The case for simplifying income tax law

M
Masud Khan

Bangladesh’s Income Tax Act, 2023 marked an important legislative milestone. It replaced the decades-old 1984 ordinance and reorganised the framework of income taxation. Yet for many taxpayers, individuals and businesses alike, the system still feels complex, compliance-heavy and uncertain.

The complexity did not emerge overnight. It developed gradually through successive amendments aimed at addressing revenue leakage and combating evasion. Each new anti-avoidance provision, withholding requirement, exemption or special rate may have been justified at the time. However, over decades, these incremental additions have produced a system layered with special cases, cross-references and administrative discretion.

While the 2023 act reorganised the structure, much of this accumulated complexity remains embedded within it. If Bangladesh seeks to improve voluntary compliance and sustainably raise its tax-to-GDP ratio, simplification must now move beyond structural reorganisation to substantive refinement.

One major source of complexity lies in the proliferation of exemptions and sector-specific incentives. Over time, reduced rates and special treatments have been introduced to stimulate investment and promote priority industries.

While incentives can serve legitimate policy goals, their accumulation fragments the tax base and increases interpretational disputes. Different sectors receive different treatments, sunset dates are often unclear, and the overall revenue cost is rarely transparent.

A more disciplined approach would involve consolidating exemptions into a coherent schedule, publishing an annual tax expenditure statement estimating the fiscal cost of each incentive, and introducing automatic expiry unless explicitly renewed. Simplification does not require eliminating incentives; it requires structuring them transparently and preventing indefinite expansion.

Another area requiring reconsideration is the breadth of withholding tax. Bangladesh relies heavily on withholding at source across a wide range of transactions, and in practice it often operates as a quasi-final tax or minimum tax.

While withholding is an effective enforcement tool, international practice shows a more focused approach. In most OECD countries, withholding is primarily confined to wages, dividends and interest, not imposed across dozens of transaction types.

When withholding extends too broadly, it increases compliance burdens, creates cash-flow distortions, and effectively transforms intermediaries into tax administrators. Rationalising withholding categories and clarifying which deductions are adjustable versus final would reduce friction without undermining revenue objectives.

Complexity is shaped not only by statutory length but also by how predictably the law is applied. Where tax authorities possess broad discretion in rejecting accounts, estimating income or invoking anti-avoidance provisions, uncertainty increases. Even well-drafted provisions can feel opaque if outcomes depend heavily on administrative interpretation.

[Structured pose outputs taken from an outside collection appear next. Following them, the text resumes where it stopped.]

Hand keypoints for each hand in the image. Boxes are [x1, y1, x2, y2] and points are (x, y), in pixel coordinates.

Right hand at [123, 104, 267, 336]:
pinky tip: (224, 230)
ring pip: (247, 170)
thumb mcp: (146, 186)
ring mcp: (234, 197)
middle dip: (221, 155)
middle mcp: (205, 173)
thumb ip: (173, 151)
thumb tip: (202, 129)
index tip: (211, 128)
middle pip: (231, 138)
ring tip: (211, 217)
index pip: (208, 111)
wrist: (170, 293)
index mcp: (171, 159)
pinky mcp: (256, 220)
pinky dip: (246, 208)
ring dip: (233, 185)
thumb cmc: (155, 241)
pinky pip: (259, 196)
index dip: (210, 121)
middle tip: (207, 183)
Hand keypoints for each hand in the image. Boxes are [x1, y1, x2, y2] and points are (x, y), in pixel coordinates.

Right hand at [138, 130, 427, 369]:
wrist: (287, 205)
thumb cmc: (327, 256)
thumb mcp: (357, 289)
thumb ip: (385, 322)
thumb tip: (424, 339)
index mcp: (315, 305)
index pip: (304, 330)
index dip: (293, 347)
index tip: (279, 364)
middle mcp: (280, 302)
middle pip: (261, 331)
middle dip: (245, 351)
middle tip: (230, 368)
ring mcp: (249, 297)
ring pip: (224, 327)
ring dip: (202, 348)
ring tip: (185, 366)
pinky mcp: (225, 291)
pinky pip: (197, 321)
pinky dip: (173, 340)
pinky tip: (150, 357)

Countries with stronger reputations for tax certainty – the United Kingdom, Australia and Singapore – place significant emphasis on clear, published guidance and advance rulings. Tax authorities issue detailed practice notes explaining how specific provisions will be interpreted, thereby reducing ambiguity and disputes.

A meaningful step toward simplification in Bangladesh would be publication of an official, consolidated, annotated version of the Income Tax Act in both Bangla and an authoritative English translation. This version should integrate the Act, relevant rules, schedules, circulars and amendments into a single updated text, accompanied by practical illustrations and structured FAQs aligned directly with statutory provisions. Such clarity reduces interpretational conflicts and promotes voluntary compliance.

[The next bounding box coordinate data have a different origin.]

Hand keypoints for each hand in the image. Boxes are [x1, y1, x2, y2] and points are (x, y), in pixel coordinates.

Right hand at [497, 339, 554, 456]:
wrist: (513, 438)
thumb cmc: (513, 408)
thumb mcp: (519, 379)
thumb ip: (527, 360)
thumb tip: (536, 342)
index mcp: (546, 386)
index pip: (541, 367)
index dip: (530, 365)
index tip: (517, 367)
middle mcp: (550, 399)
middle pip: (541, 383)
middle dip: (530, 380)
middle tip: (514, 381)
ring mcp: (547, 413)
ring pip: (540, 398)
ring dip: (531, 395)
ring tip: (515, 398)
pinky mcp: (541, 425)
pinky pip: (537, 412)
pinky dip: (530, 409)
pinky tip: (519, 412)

Finally, limiting arbitrary discretion in assessments is essential. Clear statutory thresholds for audits, defined criteria for rejecting accounts and transparent procedural safeguards reduce unpredictability. When taxpayers perceive that outcomes depend less on individual interpretation and more on consistent application of published standards, compliance improves naturally.

Simplification is about designing a system that ordinary taxpayers can understand, comply with confidently and perceive as fair. The 2023 act has provided a structural reset. The next phase should focus on transparency, restraint, certainty and coherence.